Ian Hislop, the Private Eye editor who chaired the Whitbread judges, praised the winner's ability "to go well beyond the source material'' in painting a panorama of a dramatic life in turbulent times. The judges admired Tomalin's book – the third biography of Pepys in a generation, but the first by a woman – for presenting "a wonderful introduction, not just to the diaries but to an astonishing piece of history''.

Reviewing the book in The Independent, Diana Souhami called it "a vivid chronicle of contemporary history seen through the all-too human preoccupations of this ordinary and extraordinary man''.

Tomalin, the bookies' 5-4 favourite, beat off a strong challenge from her husband, Michael Frayn. His novel Spies, already winner of Whitbread's fiction award, was commended by Ian Hislop as a "beautifully written'' account of a war-time childhood which the judges enjoyed hugely. Tomalin's success is the first overall victory for a biography in the Whitbread since 1991, and the first for a woman writer since novelist Kate Atkinson won in 1995.

Although the domestic rivalry between Frayn and Tomalin attracted most media attention this year, the judges also praised the other category winners. They included Paul Farley's collection of poetry The Ice Age; Hilary McKay's children's novel Saffy's Angel, and The Song of Names by journalist Norman Lebrecht, the victor in the first novel category.

Born, like her husband, in 1933, Claire Tomalin was literary editor for the New Statesman magazine and The Sunday Times.

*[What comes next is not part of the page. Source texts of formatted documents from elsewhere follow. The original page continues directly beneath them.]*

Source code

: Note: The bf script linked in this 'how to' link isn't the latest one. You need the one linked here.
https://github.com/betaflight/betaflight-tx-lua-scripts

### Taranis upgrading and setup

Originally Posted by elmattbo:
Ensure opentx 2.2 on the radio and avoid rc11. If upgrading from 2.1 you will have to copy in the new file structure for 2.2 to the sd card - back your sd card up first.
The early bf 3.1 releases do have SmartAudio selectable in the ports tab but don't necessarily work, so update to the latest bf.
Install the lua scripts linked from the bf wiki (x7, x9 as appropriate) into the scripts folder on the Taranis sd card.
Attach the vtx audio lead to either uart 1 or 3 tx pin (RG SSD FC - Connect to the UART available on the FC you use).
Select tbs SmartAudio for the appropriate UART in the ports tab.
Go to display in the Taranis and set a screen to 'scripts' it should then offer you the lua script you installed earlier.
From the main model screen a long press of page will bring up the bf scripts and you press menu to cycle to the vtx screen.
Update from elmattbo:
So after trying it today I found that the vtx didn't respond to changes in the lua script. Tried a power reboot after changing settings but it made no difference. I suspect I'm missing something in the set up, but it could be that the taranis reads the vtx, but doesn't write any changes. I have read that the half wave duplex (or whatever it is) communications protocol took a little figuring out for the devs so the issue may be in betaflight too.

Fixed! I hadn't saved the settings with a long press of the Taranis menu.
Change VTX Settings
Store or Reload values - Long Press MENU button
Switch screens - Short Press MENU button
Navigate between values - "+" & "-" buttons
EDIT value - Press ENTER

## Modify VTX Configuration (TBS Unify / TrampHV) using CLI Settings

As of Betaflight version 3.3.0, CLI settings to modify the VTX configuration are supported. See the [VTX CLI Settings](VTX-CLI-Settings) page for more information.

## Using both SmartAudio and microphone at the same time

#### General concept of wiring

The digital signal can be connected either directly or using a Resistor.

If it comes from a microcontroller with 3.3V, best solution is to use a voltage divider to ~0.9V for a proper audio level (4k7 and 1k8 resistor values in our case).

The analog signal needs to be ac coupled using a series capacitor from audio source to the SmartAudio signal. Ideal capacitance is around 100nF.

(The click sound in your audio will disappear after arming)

She published her first biography, of the pioneer feminist Mary Wollstonecraft, in 1974. Other acclaimed books include lives of Charles Dickens' mistress Ellen Ternan and of Jane Austen.

Her study of Pepys, subtitled The Unequalled Self, is her first portrait of a man. It moves beyond the reports of the Restoration in Pepys' diary to explore the ups and downs of his career as an architect of the Royal Navy. Tomalin also looks at his energetic extra-marital liaisons with a sympathetic but often ruthless eye. The Whitbread judges relished her description of how public servants abandoned Oliver Cromwell's Commonwealth to back the restored monarchy.

In an age when public life is as confused as ever about the boundaries of personal and political behaviour, Tomalin's account of a full life allows us to understand these contradictions. Pepys "looked at himself with as much curiosity as he looked at the exterior world'', says Tomalin. His self-knowledge is perhaps just as necessary for today's civil servants.